> **Task directions**
Count, in the entries below, the lines in which "cell" occurs. Give the number, nothing more.

** Extracted material follows **

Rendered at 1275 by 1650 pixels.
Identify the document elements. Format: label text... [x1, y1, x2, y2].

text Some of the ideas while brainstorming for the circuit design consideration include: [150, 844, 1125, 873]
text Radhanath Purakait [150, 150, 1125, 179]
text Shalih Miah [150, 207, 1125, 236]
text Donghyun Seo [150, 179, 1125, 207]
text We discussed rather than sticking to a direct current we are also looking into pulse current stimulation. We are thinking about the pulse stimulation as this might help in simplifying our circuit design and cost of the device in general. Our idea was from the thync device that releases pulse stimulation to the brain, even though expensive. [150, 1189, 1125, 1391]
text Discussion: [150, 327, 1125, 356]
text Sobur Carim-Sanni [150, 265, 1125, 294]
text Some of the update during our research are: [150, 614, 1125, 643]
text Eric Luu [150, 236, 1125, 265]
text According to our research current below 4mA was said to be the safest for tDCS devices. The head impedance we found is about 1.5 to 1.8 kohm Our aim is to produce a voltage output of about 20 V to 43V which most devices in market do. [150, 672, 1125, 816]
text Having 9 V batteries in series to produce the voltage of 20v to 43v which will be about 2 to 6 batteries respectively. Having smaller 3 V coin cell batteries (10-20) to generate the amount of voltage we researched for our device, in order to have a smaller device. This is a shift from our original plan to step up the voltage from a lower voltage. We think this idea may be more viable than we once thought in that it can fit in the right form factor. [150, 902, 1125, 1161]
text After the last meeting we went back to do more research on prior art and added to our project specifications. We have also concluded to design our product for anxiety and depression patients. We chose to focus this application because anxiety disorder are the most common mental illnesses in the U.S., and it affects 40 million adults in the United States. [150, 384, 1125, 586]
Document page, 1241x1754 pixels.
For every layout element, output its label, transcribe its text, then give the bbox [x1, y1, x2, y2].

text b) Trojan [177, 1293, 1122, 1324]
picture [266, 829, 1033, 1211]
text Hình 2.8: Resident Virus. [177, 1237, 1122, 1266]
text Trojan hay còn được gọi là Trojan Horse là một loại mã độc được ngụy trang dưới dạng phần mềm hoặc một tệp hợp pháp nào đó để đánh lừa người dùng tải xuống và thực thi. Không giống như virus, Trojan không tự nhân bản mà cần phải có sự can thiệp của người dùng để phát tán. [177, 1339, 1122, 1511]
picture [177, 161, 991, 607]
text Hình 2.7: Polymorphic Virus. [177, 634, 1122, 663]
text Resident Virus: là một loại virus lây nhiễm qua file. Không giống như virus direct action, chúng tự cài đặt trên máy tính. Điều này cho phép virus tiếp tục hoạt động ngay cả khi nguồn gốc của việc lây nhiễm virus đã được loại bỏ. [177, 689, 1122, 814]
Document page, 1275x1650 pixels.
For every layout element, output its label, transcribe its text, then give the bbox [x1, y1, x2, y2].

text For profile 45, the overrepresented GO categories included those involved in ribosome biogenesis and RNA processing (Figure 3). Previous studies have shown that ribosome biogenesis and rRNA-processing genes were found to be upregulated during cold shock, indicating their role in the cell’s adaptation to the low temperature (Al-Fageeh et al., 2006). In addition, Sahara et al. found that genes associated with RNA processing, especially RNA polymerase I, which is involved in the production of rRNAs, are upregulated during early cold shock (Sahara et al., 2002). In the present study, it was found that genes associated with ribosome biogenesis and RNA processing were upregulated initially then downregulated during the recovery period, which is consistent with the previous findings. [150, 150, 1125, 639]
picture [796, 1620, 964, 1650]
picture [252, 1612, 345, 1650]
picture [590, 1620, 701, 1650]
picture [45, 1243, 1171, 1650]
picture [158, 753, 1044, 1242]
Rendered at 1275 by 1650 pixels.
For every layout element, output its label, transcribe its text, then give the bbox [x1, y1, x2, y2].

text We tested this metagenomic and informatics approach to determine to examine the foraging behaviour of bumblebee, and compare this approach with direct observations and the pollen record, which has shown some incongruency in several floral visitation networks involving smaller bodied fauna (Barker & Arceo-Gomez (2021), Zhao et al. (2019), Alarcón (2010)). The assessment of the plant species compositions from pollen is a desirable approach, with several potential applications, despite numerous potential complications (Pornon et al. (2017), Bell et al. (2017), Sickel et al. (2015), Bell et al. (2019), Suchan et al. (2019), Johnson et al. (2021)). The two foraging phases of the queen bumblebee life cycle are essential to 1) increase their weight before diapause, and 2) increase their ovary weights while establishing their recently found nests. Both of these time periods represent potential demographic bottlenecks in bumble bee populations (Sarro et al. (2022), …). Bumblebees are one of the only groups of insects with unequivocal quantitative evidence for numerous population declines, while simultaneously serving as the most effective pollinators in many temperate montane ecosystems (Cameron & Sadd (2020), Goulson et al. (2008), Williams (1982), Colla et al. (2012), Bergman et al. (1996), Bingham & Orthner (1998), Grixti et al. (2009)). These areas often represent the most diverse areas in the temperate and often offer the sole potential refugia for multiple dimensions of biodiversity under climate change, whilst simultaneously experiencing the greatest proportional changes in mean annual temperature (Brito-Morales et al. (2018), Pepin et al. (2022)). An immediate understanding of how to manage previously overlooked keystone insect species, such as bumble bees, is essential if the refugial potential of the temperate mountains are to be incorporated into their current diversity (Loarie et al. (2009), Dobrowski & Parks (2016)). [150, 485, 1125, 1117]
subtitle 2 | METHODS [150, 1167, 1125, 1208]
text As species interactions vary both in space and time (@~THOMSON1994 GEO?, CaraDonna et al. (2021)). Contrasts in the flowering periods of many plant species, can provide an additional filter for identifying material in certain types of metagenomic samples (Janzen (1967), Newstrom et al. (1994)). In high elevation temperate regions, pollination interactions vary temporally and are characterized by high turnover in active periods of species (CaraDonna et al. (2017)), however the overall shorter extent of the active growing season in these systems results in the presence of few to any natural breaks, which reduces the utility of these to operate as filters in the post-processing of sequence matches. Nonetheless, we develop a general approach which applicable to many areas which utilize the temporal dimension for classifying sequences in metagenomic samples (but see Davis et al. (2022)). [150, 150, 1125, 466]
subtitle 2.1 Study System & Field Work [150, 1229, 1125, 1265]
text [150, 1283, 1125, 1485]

** End of Extracted material **

> **Solution below**
2